Starbucks had a slow build towards frenzied, Frappuccino success. Prior to Starbucks, coffee shops were more along the lines of greasy spoon hovels – with dirty ash trays and waitresses scuttling you along. Mavis needed to turn the tables. Starbucks gave us a trendy living room with comfy chairs and mood music. It brought unique coffee beverages into a pub-like atmosphere of convivial socializing. Who would’ve imagined? It wasn’t revolutionary per se, but revolutionary in the elements combined.

Apple

EST: 1976
CLOSEST 1976 COMPETITOR: Radio Shack

Computers for hobbyists had just been invented when Apple came along. They were hardly user friendly – they called for an engineering genius to put the pieces together and feed it programming instructions. For all its clunkiness, the Apple I gave the world an easy-to-use home computer. Osborn, IBM, Atari and others were asleep at the wheel. By the time they entered the market with their offerings, Apple had already entrenched itself with artists and educators. Macintosh was pretty far along on the drawing board.

WHOLE FOODS MARKET

EST: 1980
Closest 1980 competitor: Local delis, ethnic food marts

Whole Foods took food consciousness to a new level – with an emphasis on organics, purity of ingredients, local farm-sourcing and other wholesome factors. All of this was brought into a supermarket chain paradigm – one that gave customers a consistent feel-good experience from one store and city to the next. People seeking a special green tea didn’t have to do mail order or drive to Korea Town anymore – they could just go to a nearby Whole Foods Market.
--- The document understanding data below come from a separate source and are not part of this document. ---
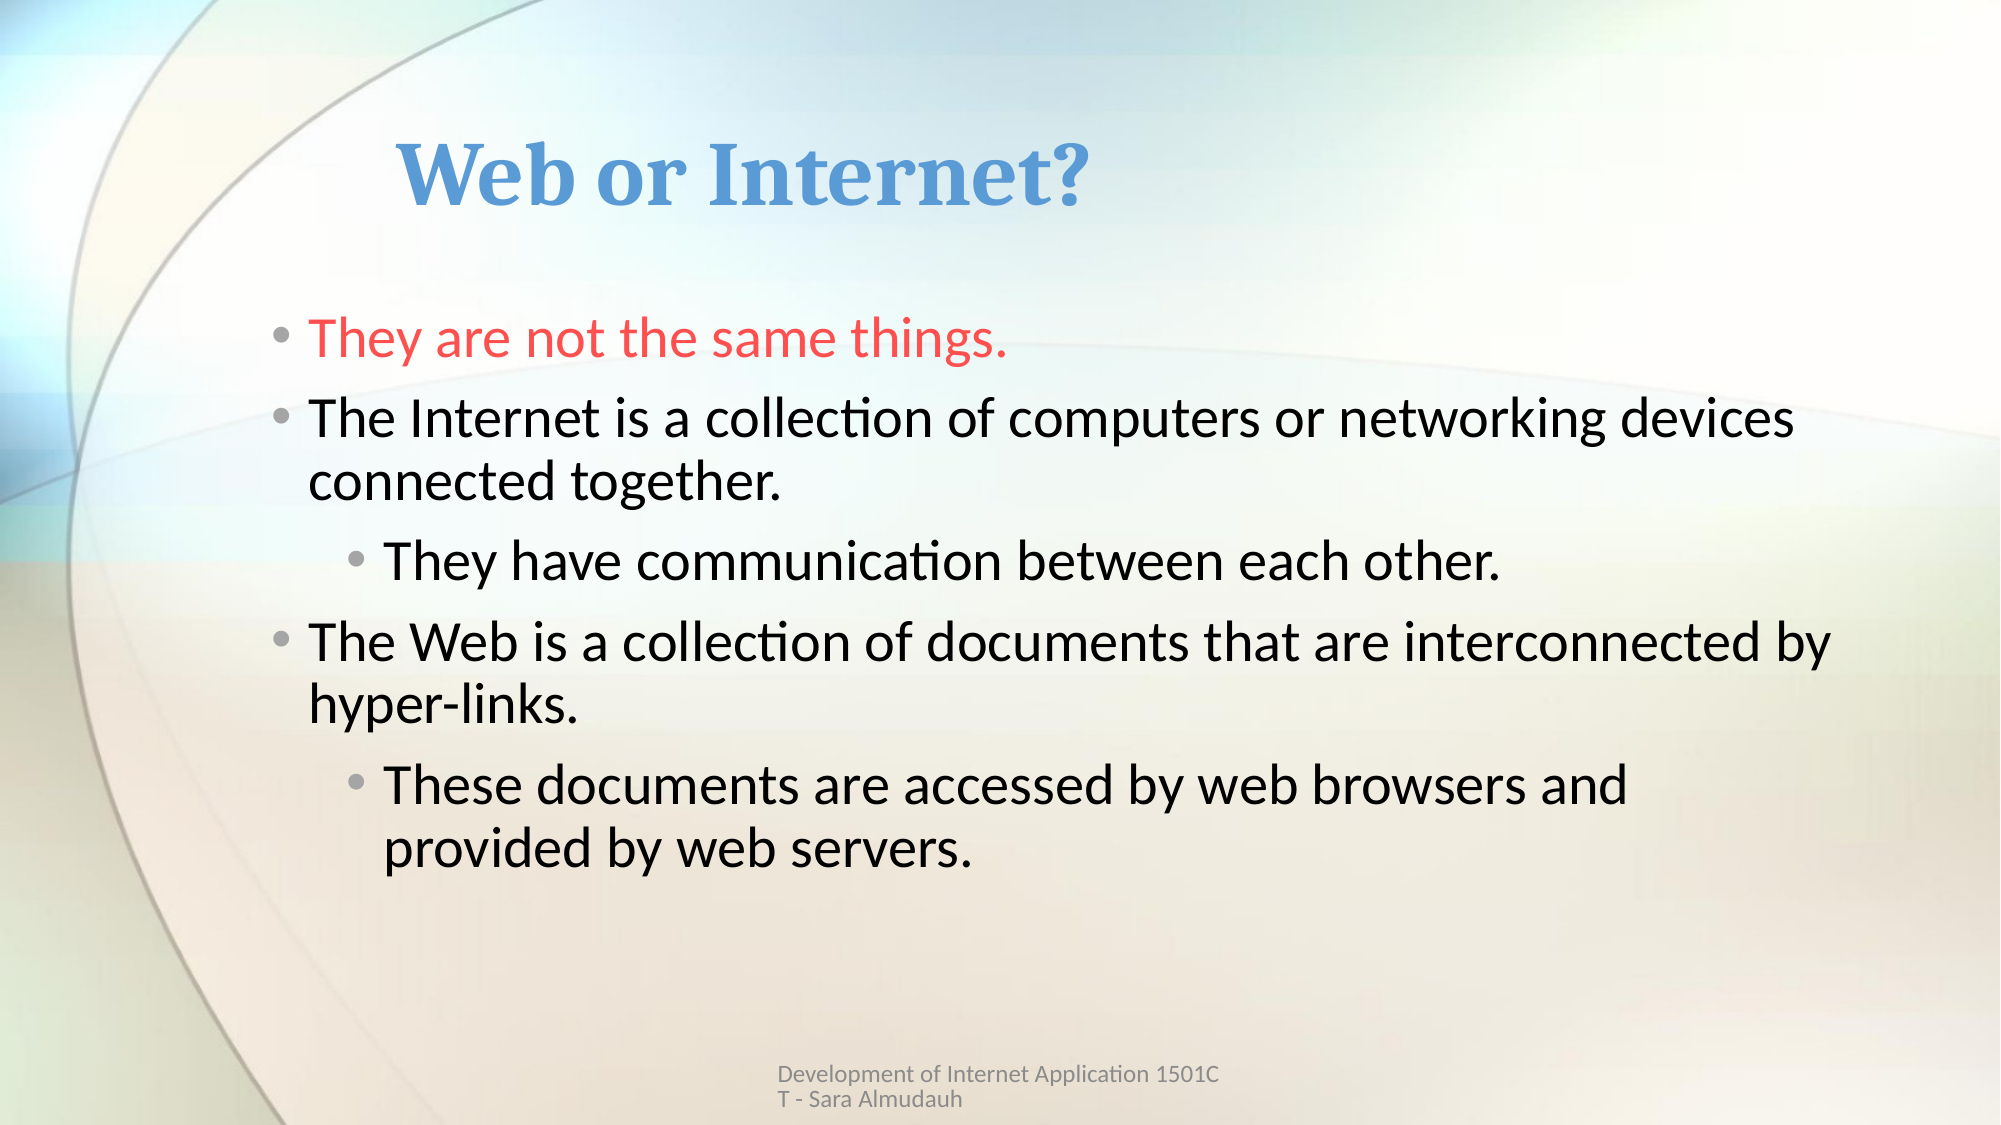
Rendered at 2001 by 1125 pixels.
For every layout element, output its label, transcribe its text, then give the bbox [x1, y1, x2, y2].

footer Development of Internet Application 1501CT - Sara Almudauh [762, 1042, 1238, 1103]
title Web or Internet? [381, 59, 1863, 278]
picture [0, 0, 2001, 1125]
list They are not the same things. The Internet is a collection of computers or networking devices connected together. They have communication between each other. The Web is a collection of documents that are interconnected by hyper-links. These documents are accessed by web browsers and provided by web servers. [256, 299, 1863, 1014]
As with Starbucks, it wasn’t a revolution per se, but it was revolutionary presentation. This brings us now to a 2015 check-up... What have these guys done for us lately?

.. WHAT ABOUT NOW?

Starbucks has many competitors now.. The $4 Latte was too great of a boondoggle for others to ignore. Starbucks has hit a couple of bumps in an otherwise smooth ride. They closed a number of stores in the 2008 Recession and a few years later they made stores less luxuriant in an effort to turn tables faster. Some slackers were settling into the comfy chairs for an all-day visit. Overall, Starbucks is still true to its original concept: good coffee, good music, tolerable bench-like seating (now).
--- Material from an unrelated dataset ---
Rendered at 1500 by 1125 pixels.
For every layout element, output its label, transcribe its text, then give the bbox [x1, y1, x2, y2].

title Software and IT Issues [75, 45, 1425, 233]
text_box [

Apple has had an amazing trajectory. It was having a near-death experience in 1997 when Steve Jobs returned and brought his evangelical techno-wizardry back to the forefront. Apple is still riding high but with a couple of caveats (hinted at in a Simpson’s spoof)... It has a cult-like aspect both with employees and customers. A product's success should be based on intrinsic merit, not purely hipness or brand allegiance. There also appears to be an “Apple tax” paid for devices and accessories which is a monetary concern for people on a budget. Not surprisingly Samsung and Microsoft have wooed some people away with Galaxies and Surface Pro’s – you can’t sell to all of the people all of the time.
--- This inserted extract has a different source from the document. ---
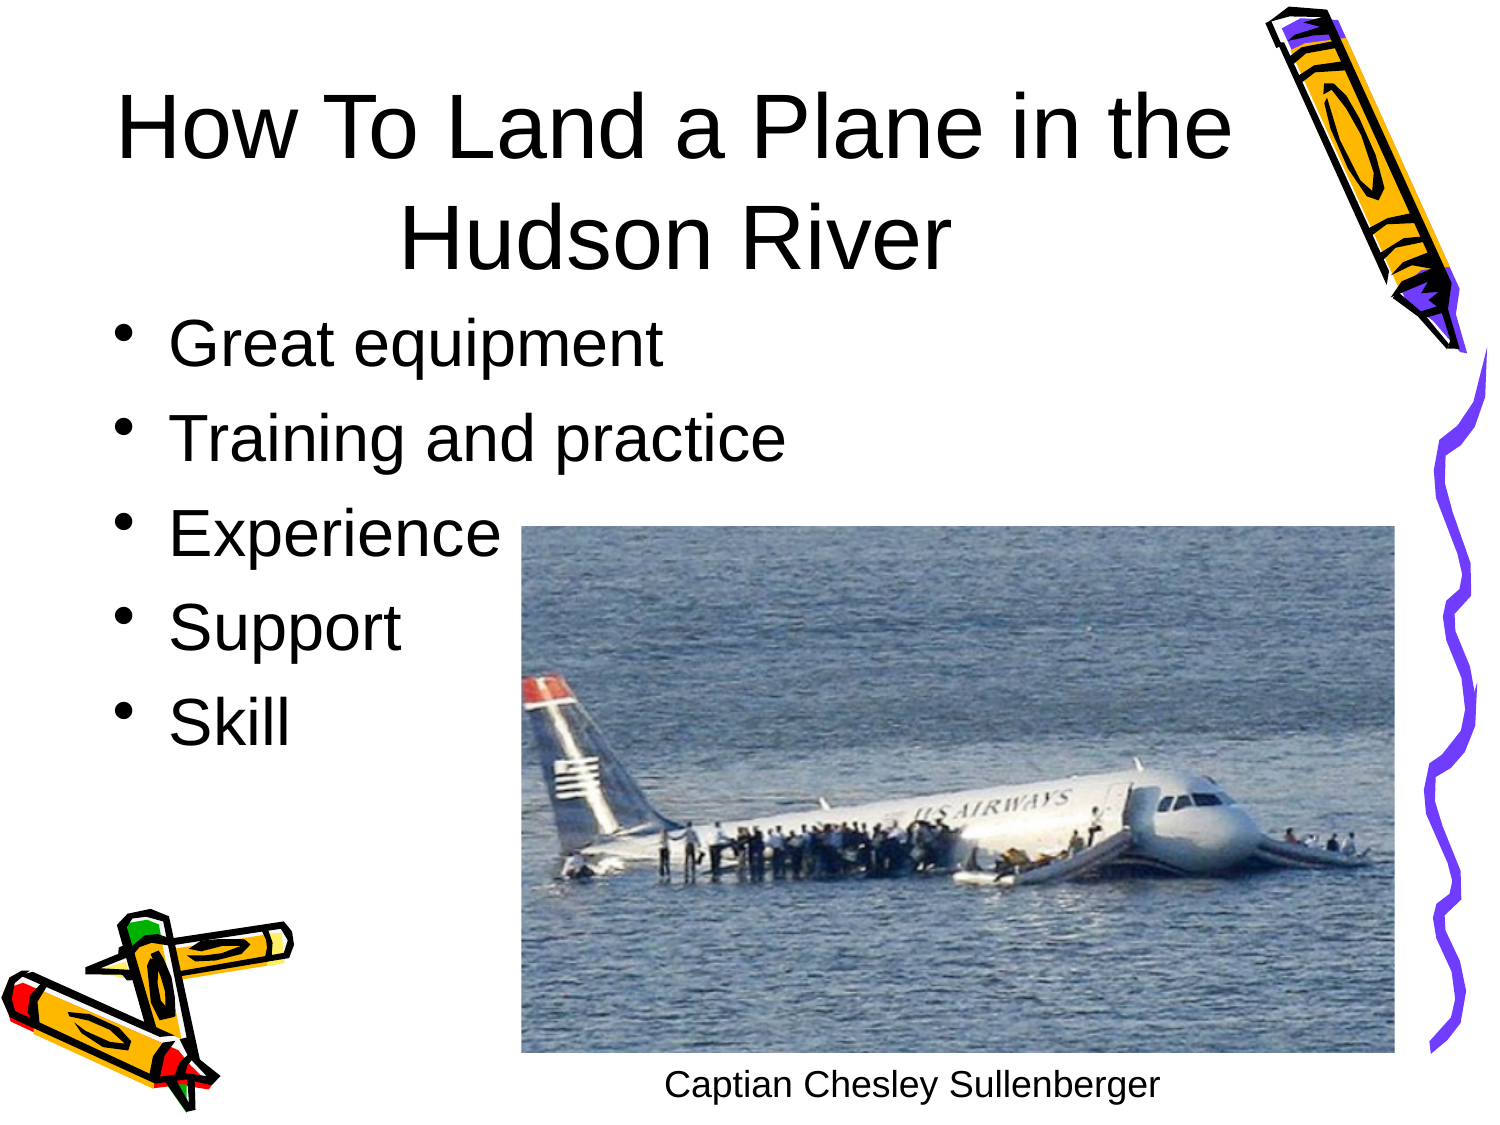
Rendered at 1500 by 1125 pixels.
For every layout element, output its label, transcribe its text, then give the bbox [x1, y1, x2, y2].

Whole Foods probably registers the biggest change from my own observations. Whole Foods Market was a fun, counterculture, quasi-hippie divergence in years gone by. Its parking lot had VW vans and cars plastered with provocative bumper stickers (“Eat brown rice” “Uppity Women Unite”). The whole shopping trip was like a reefer run to a hippie commune, or to an Austin health food emporium. It was fun and somewhat subversive. Stick it to the Man and buy cool stuff at the same time.

Whole Foods is now a snobby, pretentious experience – a gluten-free, cage-free, wine tasting affair with major appeal to law partners, CPA’s and soccer moms. The parking lot has mostly Mercedes, Porsche, and Lexus cars with a couple of reserved spaces for “eco-friendly” electric cars. Whole Foods’ 1980 concern over the ecosystem played well into the 2015 boomer fixation around global warming, recycling and carbon footprints. An obnoxious PwC Sr. Manager can assuage his capitalist conscience by knowing he just ate cage-free chicken and purchased a greeting card made from 100% recycled paper. Absolution never came so easily.

I might be judging these things in a harsh light and maybe not. I still patronize all these places in 2015. For Whole Foods, it might just be more of a people watching experience – but I must admit that their chocolate-toffee wafer cookies keep me coming back too.